INFORMATION GIVEN »
↓↓↓

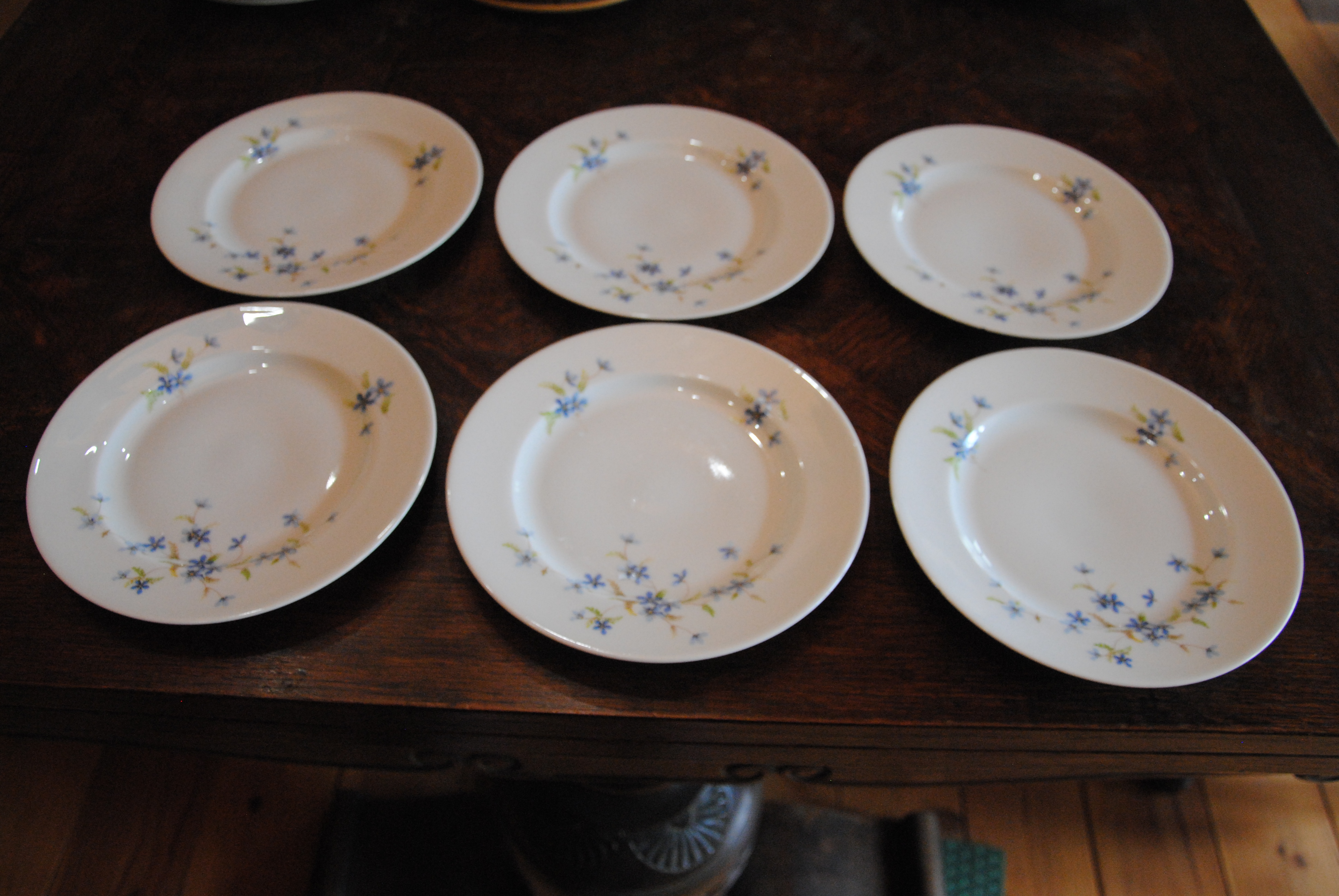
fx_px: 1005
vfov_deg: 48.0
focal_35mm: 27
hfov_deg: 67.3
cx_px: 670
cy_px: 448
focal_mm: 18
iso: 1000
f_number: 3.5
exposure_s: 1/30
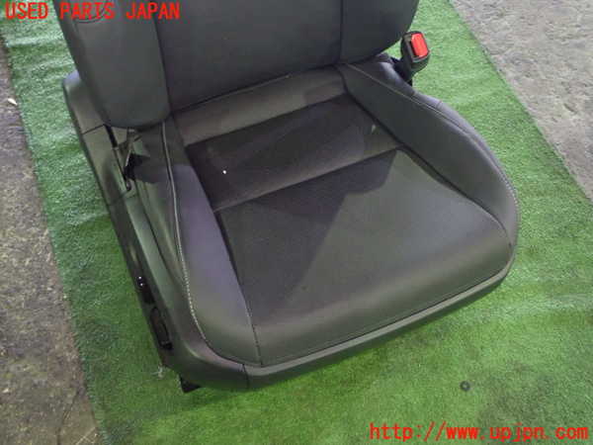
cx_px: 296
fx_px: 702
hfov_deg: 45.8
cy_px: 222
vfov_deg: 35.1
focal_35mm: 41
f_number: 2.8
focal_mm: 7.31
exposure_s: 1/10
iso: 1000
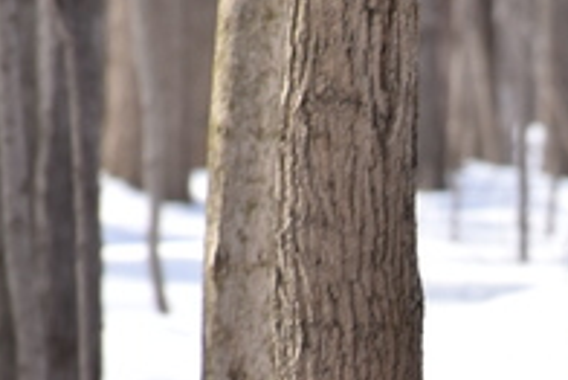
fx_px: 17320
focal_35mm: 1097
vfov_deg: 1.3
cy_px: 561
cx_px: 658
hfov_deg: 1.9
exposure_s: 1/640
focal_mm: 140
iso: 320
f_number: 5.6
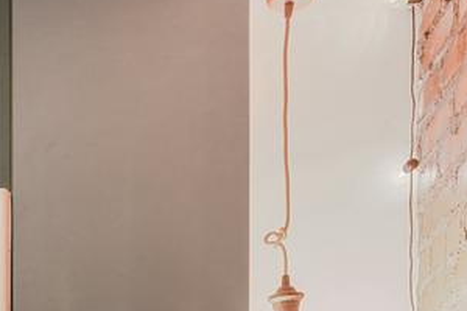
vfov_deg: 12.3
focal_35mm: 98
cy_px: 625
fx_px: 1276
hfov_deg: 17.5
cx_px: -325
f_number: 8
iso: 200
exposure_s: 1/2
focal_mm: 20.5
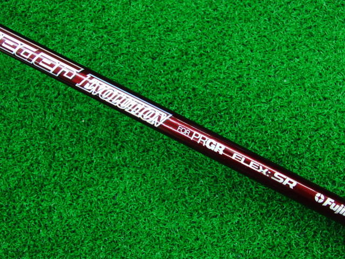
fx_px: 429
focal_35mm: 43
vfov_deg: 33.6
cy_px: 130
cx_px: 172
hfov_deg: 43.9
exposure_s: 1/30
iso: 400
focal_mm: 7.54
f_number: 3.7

↑↑↑
↓↓↓

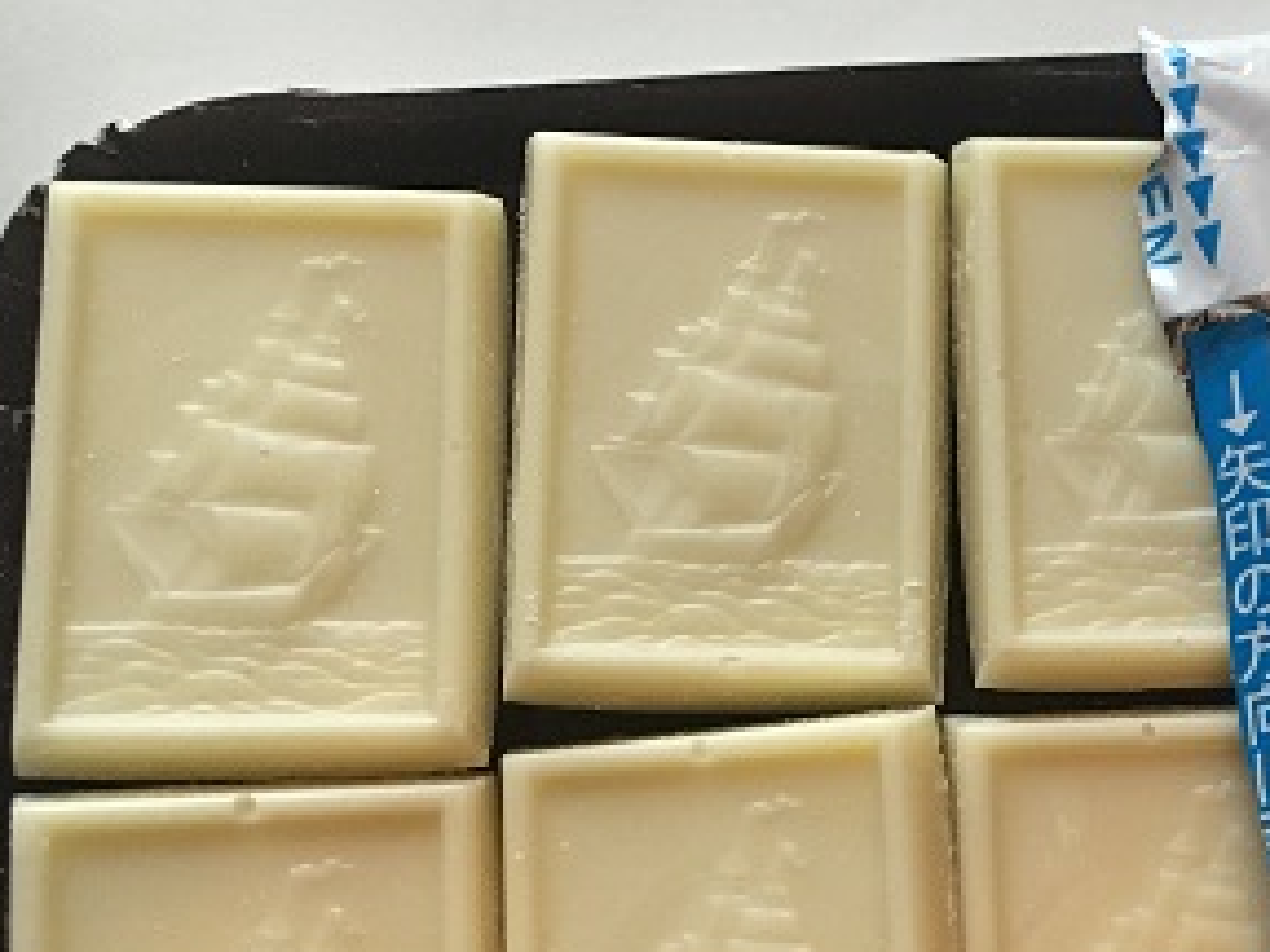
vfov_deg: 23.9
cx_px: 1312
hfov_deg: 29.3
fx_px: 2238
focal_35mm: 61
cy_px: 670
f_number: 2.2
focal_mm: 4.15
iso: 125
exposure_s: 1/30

↑↑↑

WORK ORDER » Starting at the line containing "focal_mm: 7.31" and stopping at the line containing "f_number: 3.7", output each line exactly as it appears above. Leave out the pictures.

COMPLETED EXERCISE »
focal_mm: 7.31
exposure_s: 1/10
iso: 1000
fx_px: 17320
focal_35mm: 1097
vfov_deg: 1.3
cy_px: 561
cx_px: 658
hfov_deg: 1.9
exposure_s: 1/640
focal_mm: 140
iso: 320
f_number: 5.6
vfov_deg: 12.3
focal_35mm: 98
cy_px: 625
fx_px: 1276
hfov_deg: 17.5
cx_px: -325
f_number: 8
iso: 200
exposure_s: 1/2
focal_mm: 20.5
fx_px: 429
focal_35mm: 43
vfov_deg: 33.6
cy_px: 130
cx_px: 172
hfov_deg: 43.9
exposure_s: 1/30
iso: 400
focal_mm: 7.54
f_number: 3.7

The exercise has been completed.